Her objective is much more … let’s say adolescent.
“My goal is to make the jukebox at Pizza Hut and then I can sleep easy,” a half-serious Sorrentino said recently from Warner Bros. Records’ headquarters in New York to promote the trio’s big-label debut album, “(We Get There When We Do).”
“When I was a kid, you got five songs for 50 cents and those five songs were always my favorite songs. If some 12-year-old kid walked into Pizza Hut, like after a roller-skating party, and picked ‘Hard Lesson,’ that would be so excellent.”
Indeed. “Hard Lesson” is the exuberant leadoff-single, bursting with potential pop appeal (you would swear Sorrentino was Jane Wiedlin’s vocal twin). That and the other tracks have such an amiable, garage-pop spirit, it’s barely noticeable that Suddenly, Tammy! is not-so-suddenly guitarless.

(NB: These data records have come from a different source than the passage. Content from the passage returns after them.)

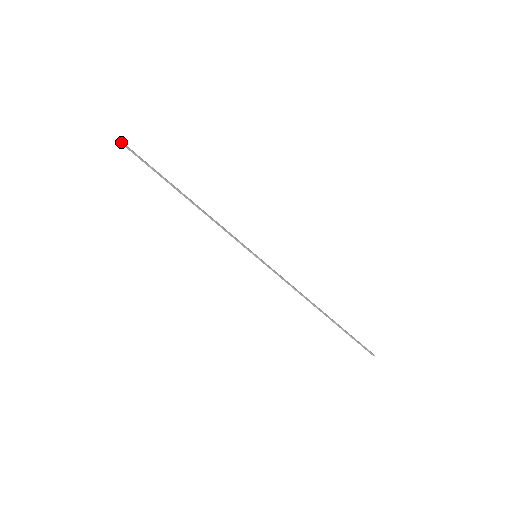
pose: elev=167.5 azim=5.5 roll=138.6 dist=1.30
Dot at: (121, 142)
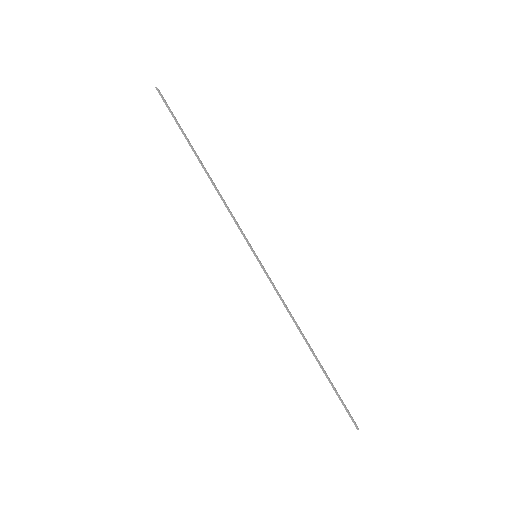
Dot at: (159, 91)
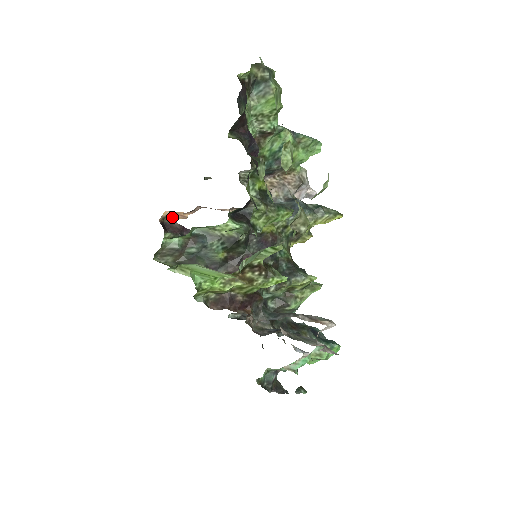
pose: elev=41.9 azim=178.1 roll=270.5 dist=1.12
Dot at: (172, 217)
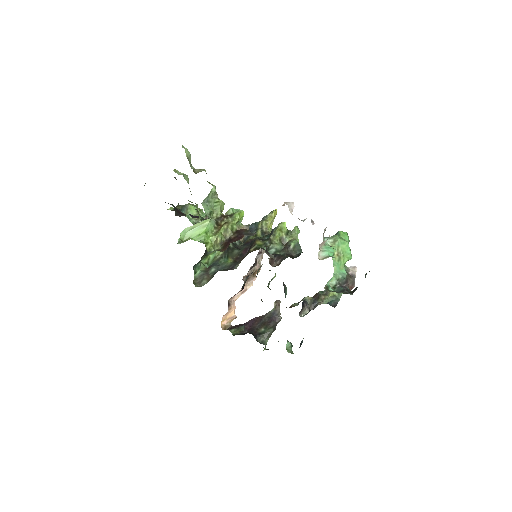
Dot at: (228, 324)
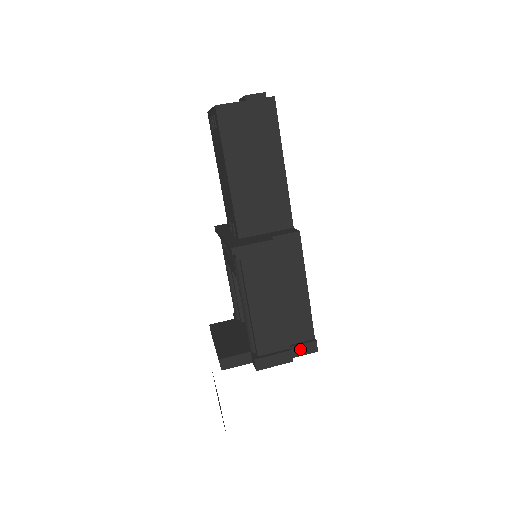
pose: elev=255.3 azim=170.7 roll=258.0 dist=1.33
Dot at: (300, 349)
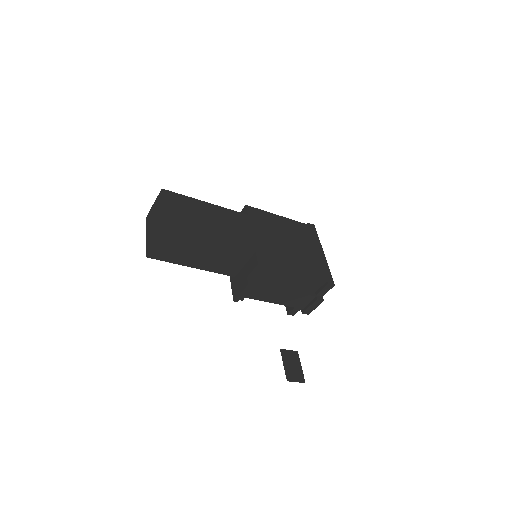
Dot at: (323, 292)
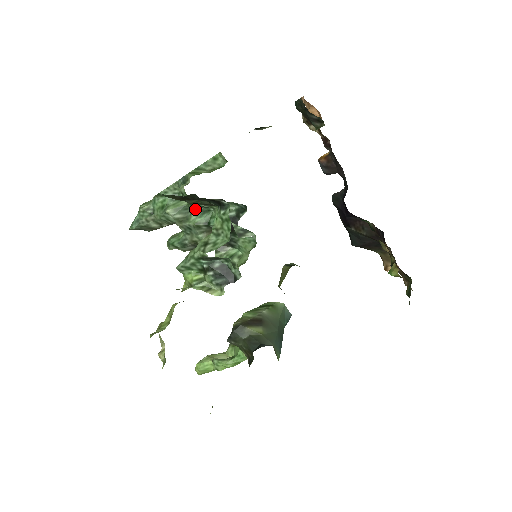
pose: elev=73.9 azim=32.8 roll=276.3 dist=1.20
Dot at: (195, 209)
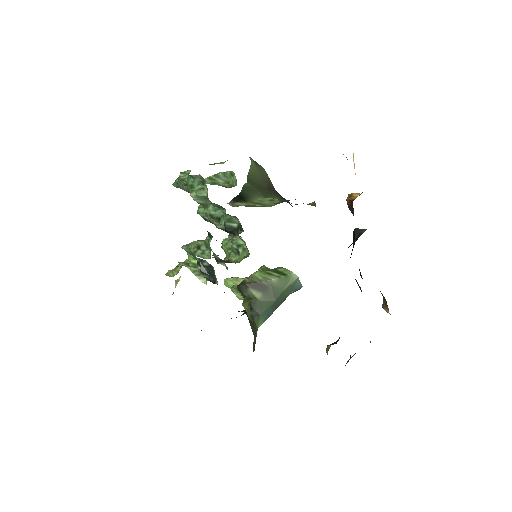
Dot at: (212, 203)
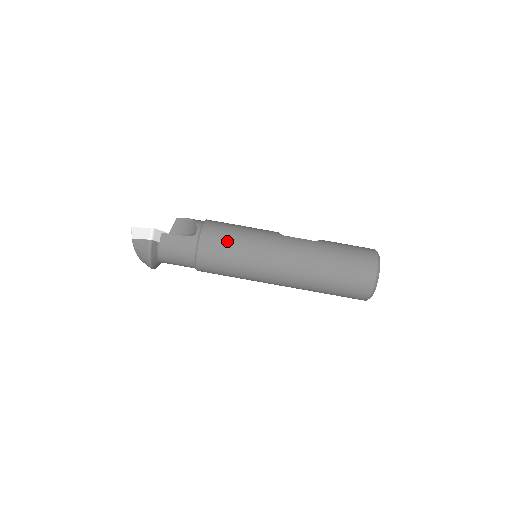
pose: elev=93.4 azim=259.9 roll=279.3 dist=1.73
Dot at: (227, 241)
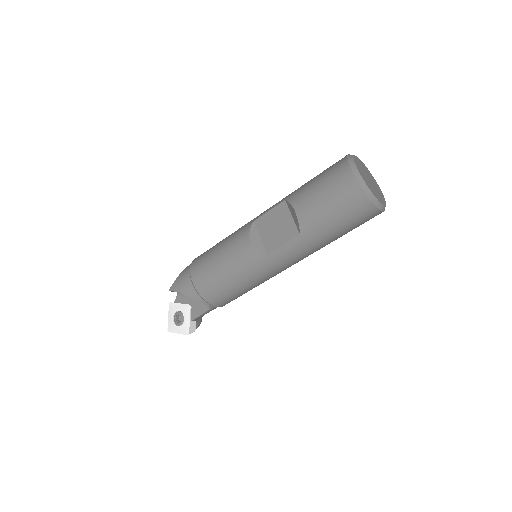
Dot at: (237, 295)
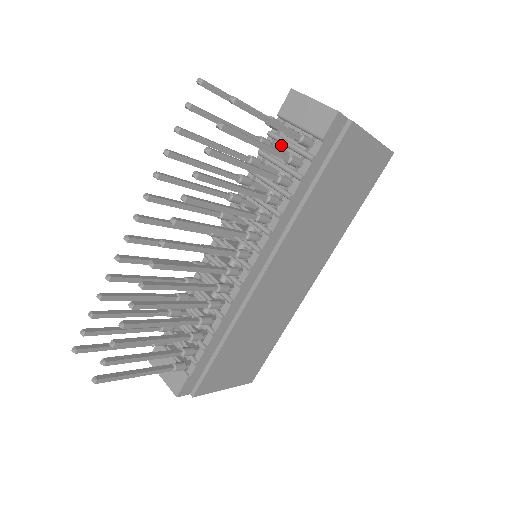
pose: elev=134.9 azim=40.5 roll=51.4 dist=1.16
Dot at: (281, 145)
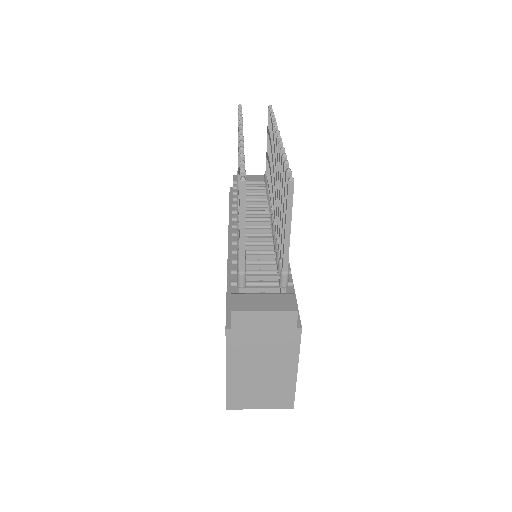
Dot at: (246, 189)
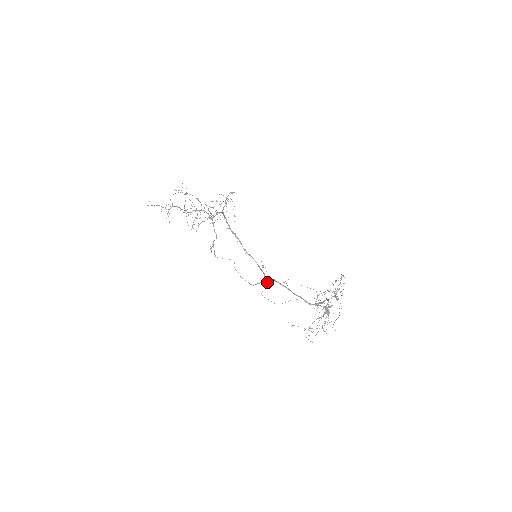
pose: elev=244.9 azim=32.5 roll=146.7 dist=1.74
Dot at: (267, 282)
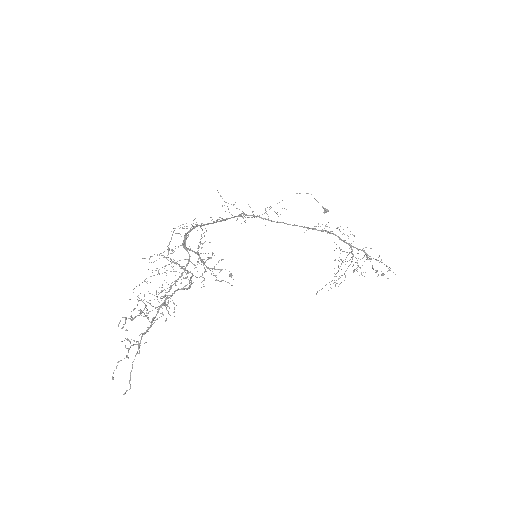
Dot at: occluded
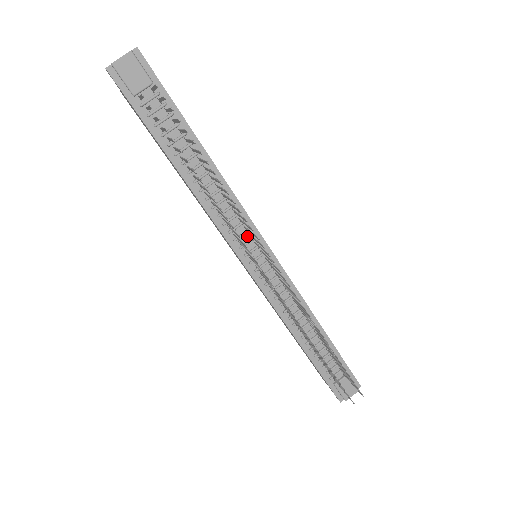
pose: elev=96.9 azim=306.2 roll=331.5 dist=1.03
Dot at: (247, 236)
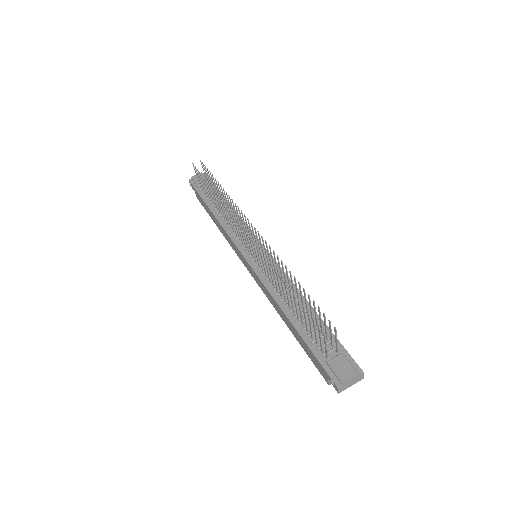
Dot at: (249, 241)
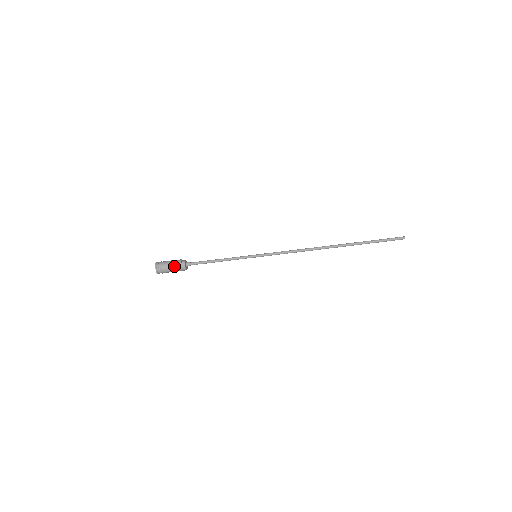
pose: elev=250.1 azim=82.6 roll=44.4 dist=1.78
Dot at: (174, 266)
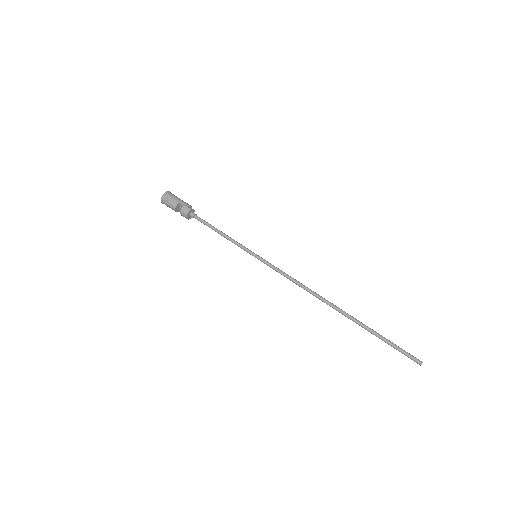
Dot at: (181, 207)
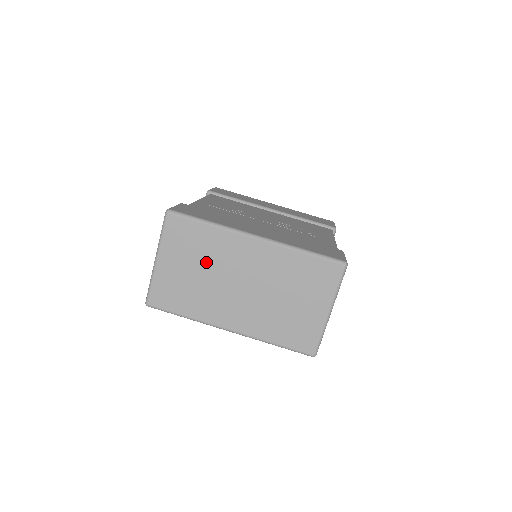
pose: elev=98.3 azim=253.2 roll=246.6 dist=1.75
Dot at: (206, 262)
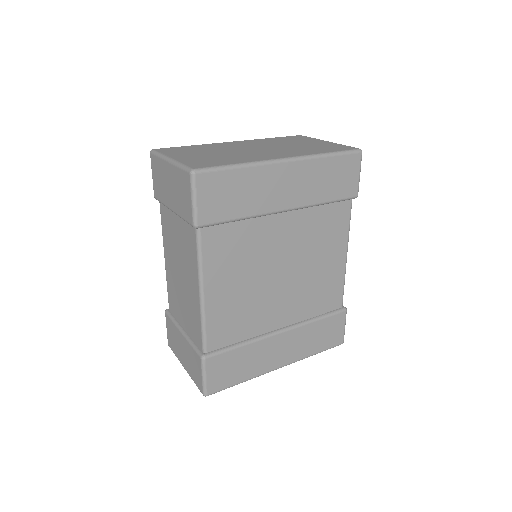
Dot at: (214, 151)
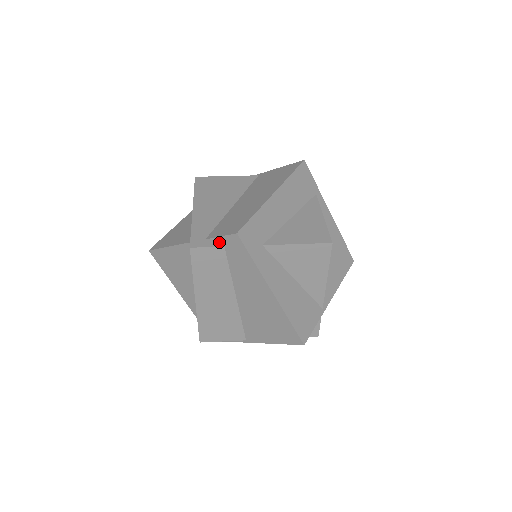
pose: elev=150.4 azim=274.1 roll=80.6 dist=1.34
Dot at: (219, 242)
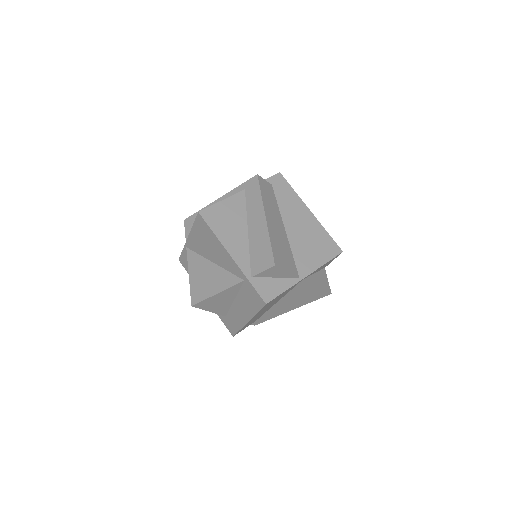
Dot at: (268, 182)
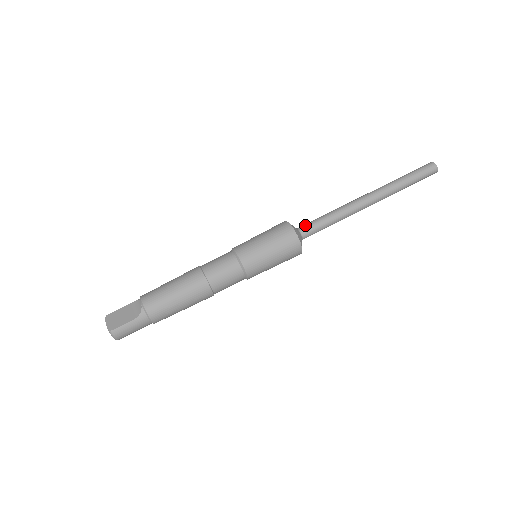
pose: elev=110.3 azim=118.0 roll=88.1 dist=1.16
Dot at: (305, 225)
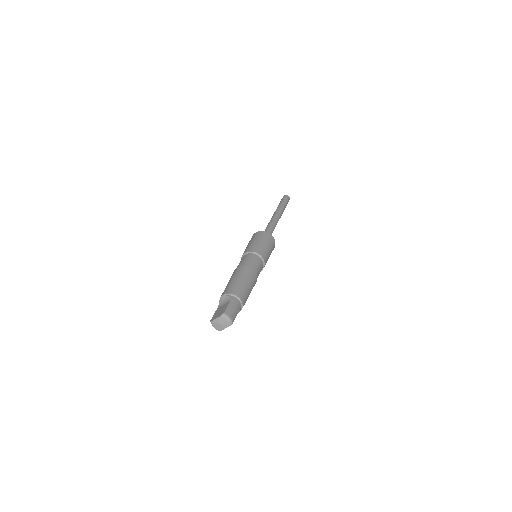
Dot at: occluded
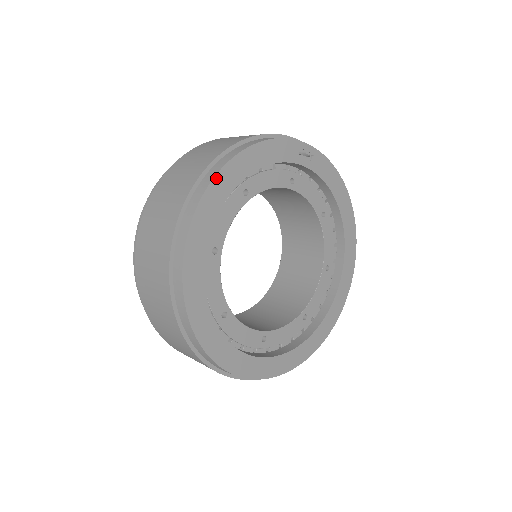
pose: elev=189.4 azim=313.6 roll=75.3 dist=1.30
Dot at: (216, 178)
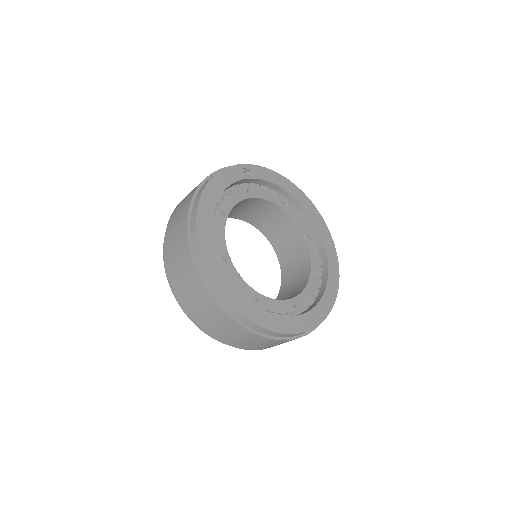
Dot at: (198, 211)
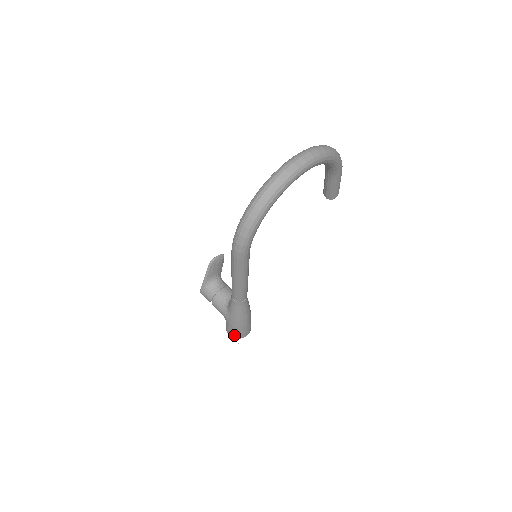
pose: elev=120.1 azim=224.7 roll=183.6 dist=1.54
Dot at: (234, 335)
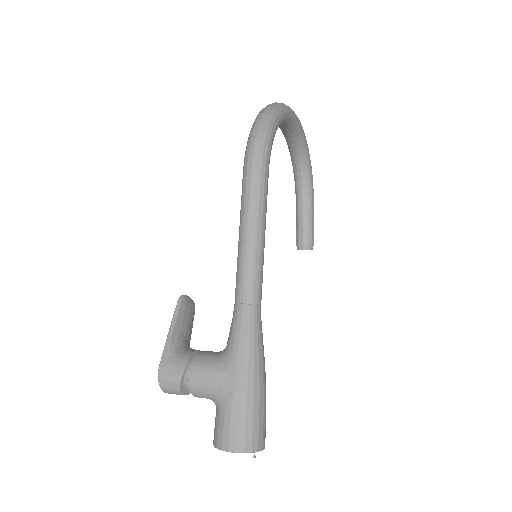
Dot at: (241, 438)
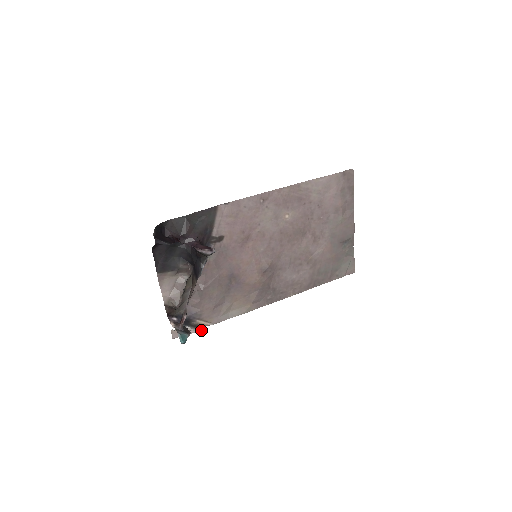
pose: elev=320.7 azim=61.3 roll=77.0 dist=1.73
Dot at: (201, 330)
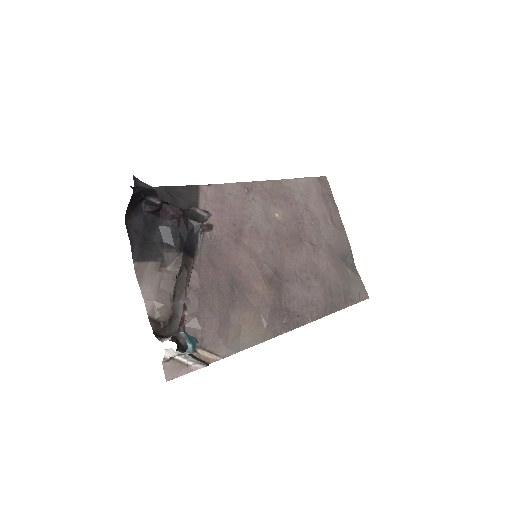
Dot at: (207, 364)
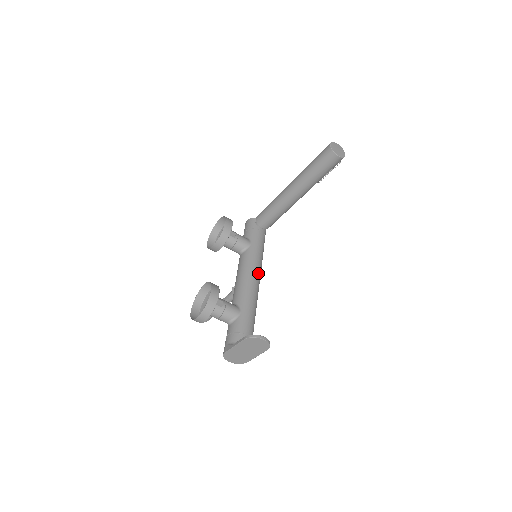
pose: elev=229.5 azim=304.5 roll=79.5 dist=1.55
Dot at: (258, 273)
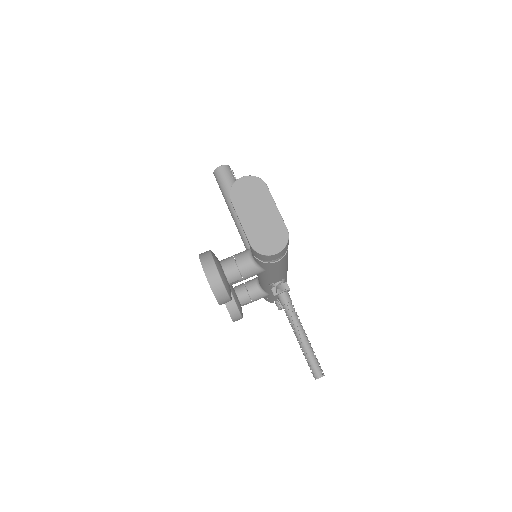
Dot at: occluded
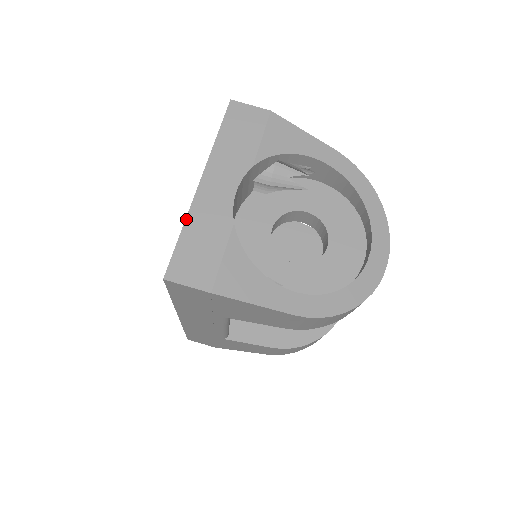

For Sorrentino (piano) and her brother, Jay (drums), and Ken Heitmuller (bass), adding a guitar to the fold just wasn’t in the picture.
“We didn’t need it,” Sorrentino said. “We thought we had enough, and we also knew that it’d be a challenge just to get the most out of our instruments that we play, as opposed to not playing a lot and adding more instruments. It’s also more manageable; I mean, three people is definitely more manageable than four or five.”
With influences ranging from Ray Charles to Bugs Bunny, Suddenly, Tammy! – the name is an offbeat tribute to Tammy Faye Bakker – carved its own niche with a four-song demo that attracted interest from the majors. A few summers ago, they landed an opening spot on Suede’s tour and Warner swooped in. “(We Get There When We Do),” recorded at Bearsville Studios (N.Y.), was produced by Warne Livesey, who has worked with Midnight Oil, Julian Cope and the The.
Sorrentino’s greatest fear is that her bandmates will get lost in the shuffle.
“We’re a band,” she said. “It’s not a female vocalist backed up by a rhythm section. That’s the thing I’m trying to avoid the most, people thinking that I’m a girl singer like other girl singers out there, that I have some womanly perspective.
“It’s definitely a fusion of three people, and we all play equal parts in the band. That’s not the impression most people get, I’m afraid.”